Job: Leave the pictures out. Copy every other part of the entries exactly.

Input data:
########

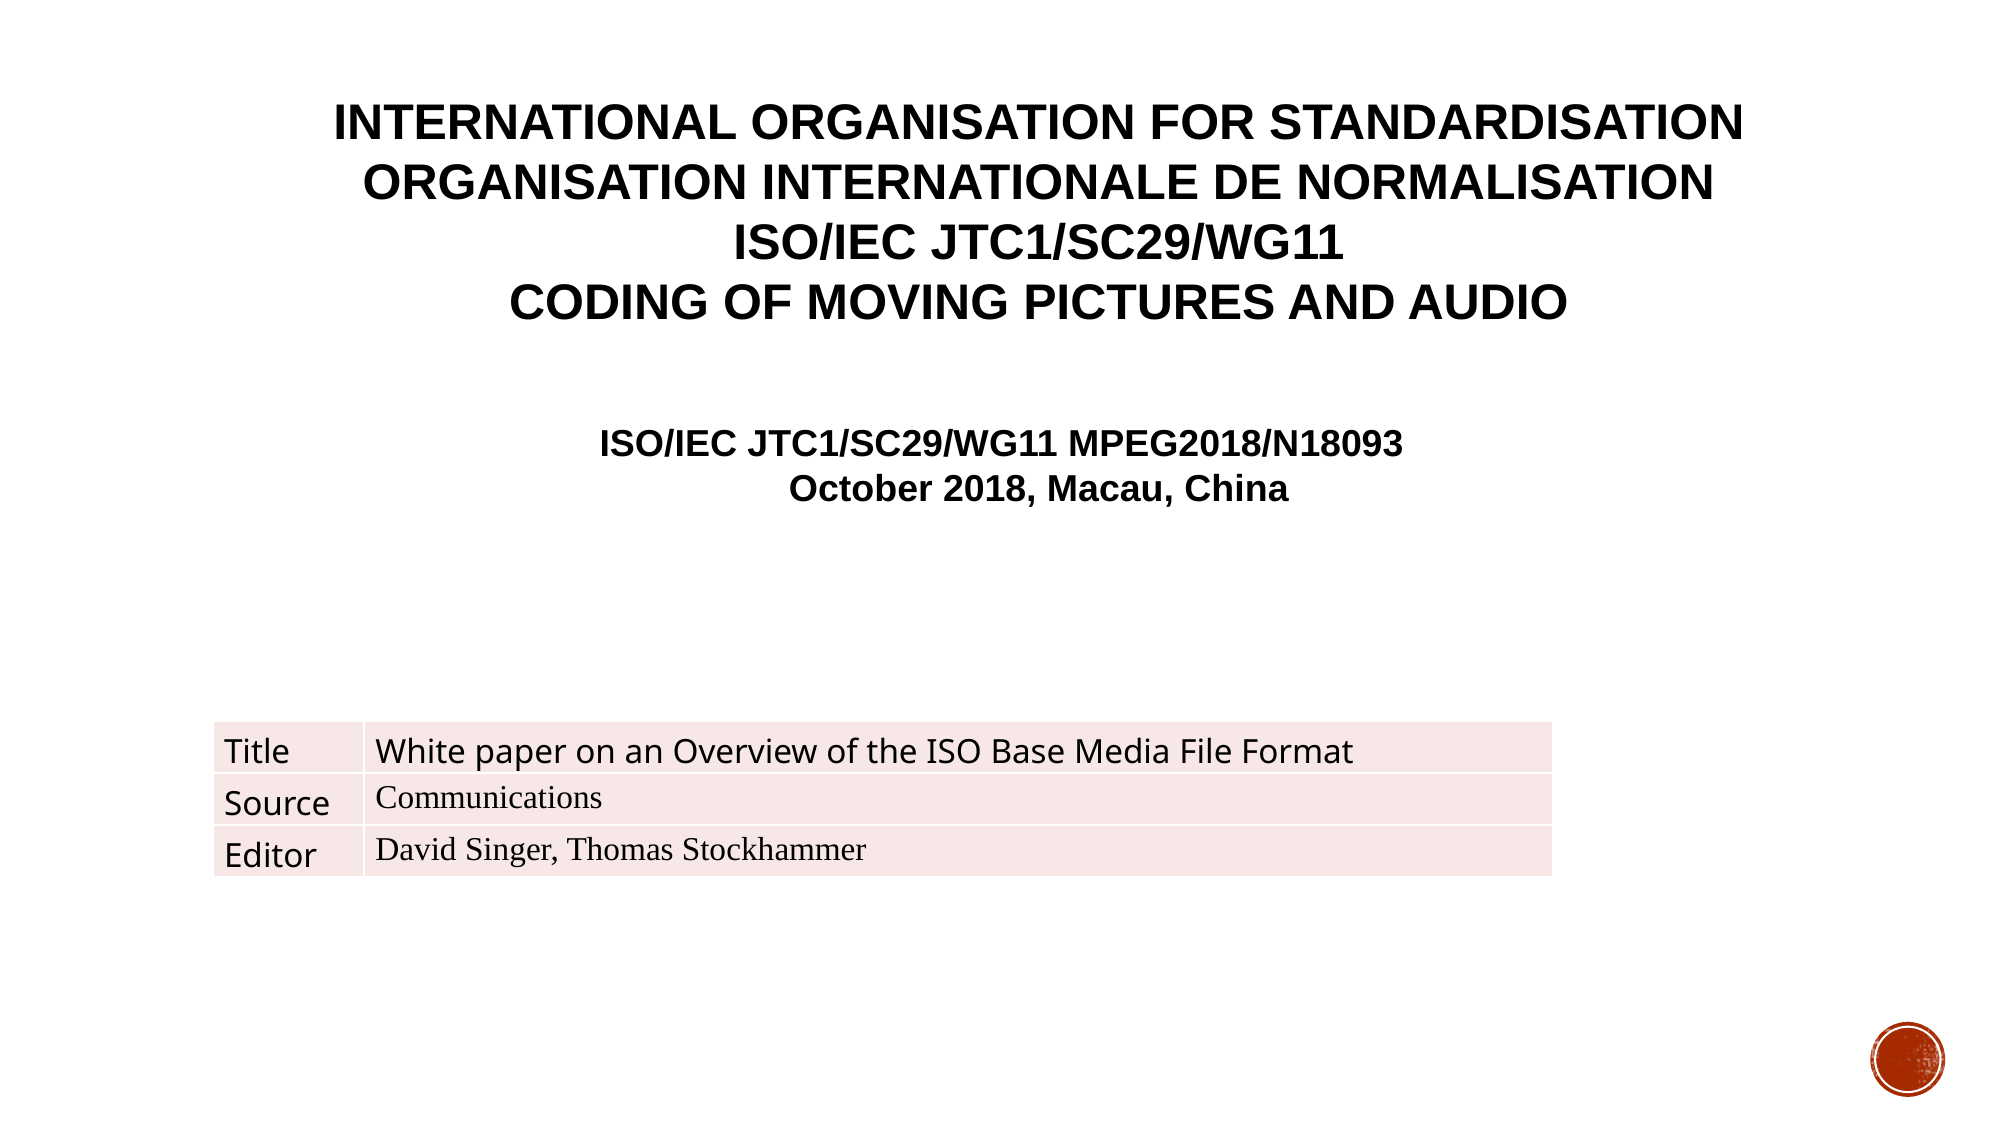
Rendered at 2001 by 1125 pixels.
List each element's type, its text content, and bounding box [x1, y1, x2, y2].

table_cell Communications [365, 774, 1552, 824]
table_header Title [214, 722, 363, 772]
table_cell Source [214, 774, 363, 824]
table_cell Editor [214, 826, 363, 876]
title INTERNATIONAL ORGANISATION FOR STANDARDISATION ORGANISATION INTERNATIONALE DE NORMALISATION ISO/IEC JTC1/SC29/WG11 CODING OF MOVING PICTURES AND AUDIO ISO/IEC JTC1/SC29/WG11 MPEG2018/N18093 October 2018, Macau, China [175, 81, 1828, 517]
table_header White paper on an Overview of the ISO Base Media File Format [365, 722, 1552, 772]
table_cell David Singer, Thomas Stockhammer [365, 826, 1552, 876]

########

Written solution:
Rendered at 2001 by 1125 pixels.
List each element's type, its text content, and bounding box [x1, y1, x2, y2].

table_cell Communications [365, 774, 1552, 824]
table_header Title [214, 722, 363, 772]
table_cell Source [214, 774, 363, 824]
table_cell Editor [214, 826, 363, 876]
title INTERNATIONAL ORGANISATION FOR STANDARDISATION ORGANISATION INTERNATIONALE DE NORMALISATION ISO/IEC JTC1/SC29/WG11 CODING OF MOVING PICTURES AND AUDIO ISO/IEC JTC1/SC29/WG11 MPEG2018/N18093 October 2018, Macau, China [175, 81, 1828, 517]
table_header White paper on an Overview of the ISO Base Media File Format [365, 722, 1552, 772]
table_cell David Singer, Thomas Stockhammer [365, 826, 1552, 876]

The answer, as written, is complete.